### ACTIVITY
Give the lines below again exactly, starting with the line that holds "X56270Y988684D01*" and going on through the line that holds "X84578Y945528D01*".

Electronic design files:
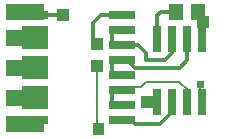
<source format=gbr>
%FSLAX34Y34*%
%MOMM*%
%LNCOPPER_TOP*%
G71*
G01*
%ADD10R,0.700X2.200*%
%ADD11R,2.200X0.700*%
%ADD12R,1.300X1.400*%
%ADD13C,0.300*%
%ADD14R,3.300X1.400*%
%ADD15C,0.200*%
%LPD*%
X168859Y964100D02*
G54D10*
D03*
X156159Y964100D02*
G54D10*
D03*
X143459Y964100D02*
G54D10*
D03*
X130759Y964100D02*
G54D10*
D03*
X130759Y910100D02*
G54D10*
D03*
X143459Y910100D02*
G54D10*
D03*
X156159Y910100D02*
G54D10*
D03*
X168859Y910100D02*
G54D10*
D03*
X101000Y894834D02*
G54D11*
D03*
X101000Y907534D02*
G54D11*
D03*
X101000Y920234D02*
G54D11*
D03*
X101000Y932934D02*
G54D11*
D03*
X101000Y945634D02*
G54D11*
D03*
X101000Y958334D02*
G54D11*
D03*
X101000Y971034D02*
G54D11*
D03*
X101000Y983734D02*
G54D11*
D03*
X27000Y983734D02*
G54D11*
D03*
X27000Y971034D02*
G54D11*
D03*
X27000Y958334D02*
G54D11*
D03*
X27000Y945634D02*
G54D11*
D03*
X27000Y932934D02*
G54D11*
D03*
X27000Y920234D02*
G54D11*
D03*
X27000Y907534D02*
G54D11*
D03*
X27000Y894834D02*
G54D11*
D03*
X146520Y986859D02*
G54D12*
D03*
X165520Y986859D02*
G54D12*
D03*
G54D13*
X168745Y970984D02*
X168745Y983634D01*
X165520Y986859D01*
G54D13*
X146520Y986859D02*
X133820Y986859D01*
X130645Y983684D01*
X130645Y964213D01*
X130759Y964100D01*
G54D13*
X92545Y907484D02*
X92545Y920184D01*
G54D13*
X92545Y932884D02*
X92545Y945584D01*
G54D13*
X92545Y958284D02*
X92545Y970984D01*
G54D13*
X36586Y907881D02*
X36586Y920581D01*
G54D13*
X36586Y945584D02*
X36586Y932884D01*
G54D13*
X36189Y970588D02*
X36189Y957888D01*
X18726Y986864D02*
G54D14*
D03*
X18726Y938842D02*
G54D14*
D03*
X18726Y913839D02*
G54D14*
D03*
X18726Y891614D02*
G54D14*
D03*
G54D13*
X143345Y958284D02*
X143345Y951934D01*
X136995Y945584D01*
X121120Y945584D01*
X121120Y951934D01*
X114770Y958284D01*
X108420Y958284D01*
G54D13*
X156045Y955109D02*
X156045Y945584D01*
X149695Y939234D01*
X111595Y939234D01*
X108420Y942409D01*
G54D13*
X141361Y899944D02*
X133479Y891425D01*
X111595Y891609D01*
X108420Y894784D01*
G36*
X164539Y983128D02*
X174539Y983128D01*
X174539Y973128D01*
X164539Y973128D01*
X164539Y983128D01*
G37*
G36*
X117311Y915659D02*
X127311Y915659D01*
X127311Y905659D01*
X117311Y905659D01*
X117311Y915659D01*
G37*
G36*
X46270Y988684D02*
X56270Y988684D01*
X56270Y978684D01*
X46270Y978684D01*
X46270Y988684D01*
G37*
G54D13*
X51270Y983684D02*
X35395Y983684D01*
G36*
X74448Y964475D02*
X84448Y964475D01*
X84448Y954475D01*
X74448Y954475D01*
X74448Y964475D01*
G37*
G54D13*
X95720Y983684D02*
X83020Y983684D01*
X76670Y977334D01*
X76670Y961459D01*
G36*
X74578Y945528D02*
X84578Y945528D01*
X84578Y935528D01*
X74578Y935528D01*
X74578Y945528D01*
G37*
X18726Y964639D02*
G54D14*
D03*
G36*
X164242Y928313D02*
X170242Y928313D01*
X170242Y922313D01*
X164242Y922313D01*
X164242Y928313D01*
G37*
G54D15*
X122311Y910659D02*
X130199Y910659D01*
X130759Y910100D01*
G54D15*
X108817Y922963D02*
X116952Y922963D01*
X121617Y927628D01*
X148998Y927628D01*
X156442Y920184D01*
G54D15*
X79578Y940528D02*
X79578Y892274D01*
X81000Y887834D01*
G36*
X76000Y892834D02*
X86000Y892834D01*
X86000Y882834D01*
X76000Y882834D01*
X76000Y892834D01*
G37*
G54D15*
X167242Y925313D02*
X167242Y916885D01*
X167861Y916266D01*
M02*

</source>
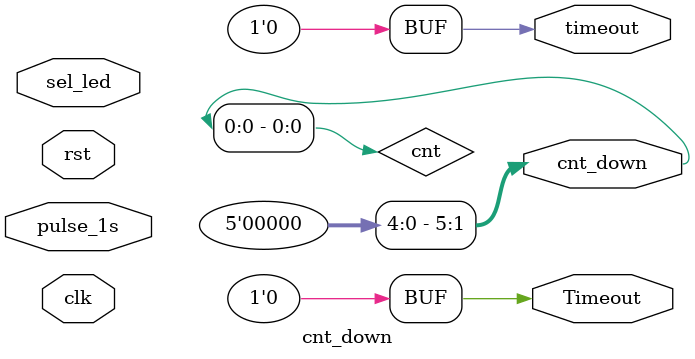
<source format=v>
module cnt_controller (
    input clk,
    input rst,
    input pulse_1s,
    input pulse_pd, 
	input pulse_nopd, 
    output [5:0] cnt_down_pd, // var type net is wire
    output [5:0] cnt_down_nopd, // var type net is wire  
    output timeout_pd, timeout_nopd
);

endmodule

module cnt_down ( 
    input clk,
    input rst,
    input pulse_1s,
	input [1:0] sel_led, 
    output [5:0] cnt_down, // var type net is wire  
    output timeout, Timeout
);

    localparam green = 3'd8;
    localparam yellow = 3'd2;
    localparam red = 3'd10;
    
    always @(posedge clk or negedge rst )begin
        if (~rst) begin      
            sel_led <= 3'd11;
        end else begin
            if (sel_led == 2'd00 && pulse_1s) green = green - 1 ;  
            else if (sel_led == 2'd01 && pulse_1s) yellow = yellow - 1; 
            else if (sel_led == 2'd10 && pulse_1s) red = red - 1;
        end
    end
    assign timeout = (yellow == 1) & pulse_1s;
    assign Timeout = (green == 1) & pulse_1s;
    assign cnt_down = cnt; // gan' ouput de? muc dich hien thi led 7 thanh

endmodule 
</source>
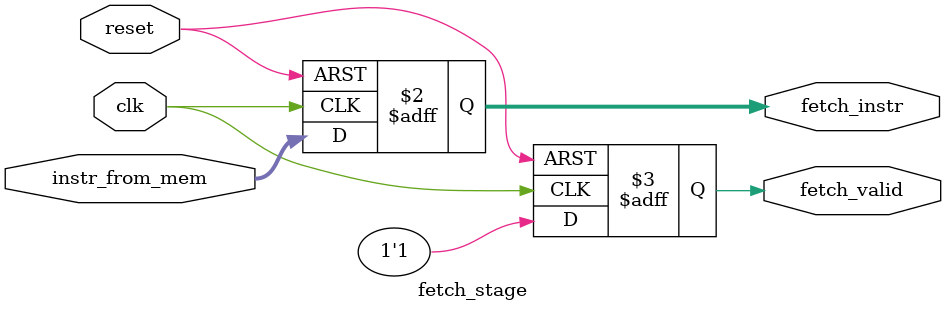
<source format=v>

module fetch_stage (
    input wire clk, 
    input wire reset, 
    // instruction from memory
    // Outputs to CPU pipeline
    input wire [31:0] instr_from_mem, 
    // add this
    output reg [31:0] fetch_instr, 
    output reg fetch_valid) ;
    always
        @(posedge clk or 
            posedge reset)
        begin
            if (reset) 
                begin
                    fetch_instr <=  32'd0 ;
                    fetch_valid <=  1'b0 ;
                end
            else
                begin
                    fetch_instr <=  instr_from_mem ;// latch input instruction
                    fetch_valid <=  1'b1 ;
                end
        end
endmodule




</source>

### REPLY TO THE EXERCISE
X56270Y988684D01*
X56270Y978684D01*
X46270Y978684D01*
X46270Y988684D01*
G37*
G54D13*
X51270Y983684D02*
X35395Y983684D01*
G36*
X74448Y964475D02*
X84448Y964475D01*
X84448Y954475D01*
X74448Y954475D01*
X74448Y964475D01*
G37*
G54D13*
X95720Y983684D02*
X83020Y983684D01*
X76670Y977334D01*
X76670Y961459D01*
G36*
X74578Y945528D02*
X84578Y945528D01*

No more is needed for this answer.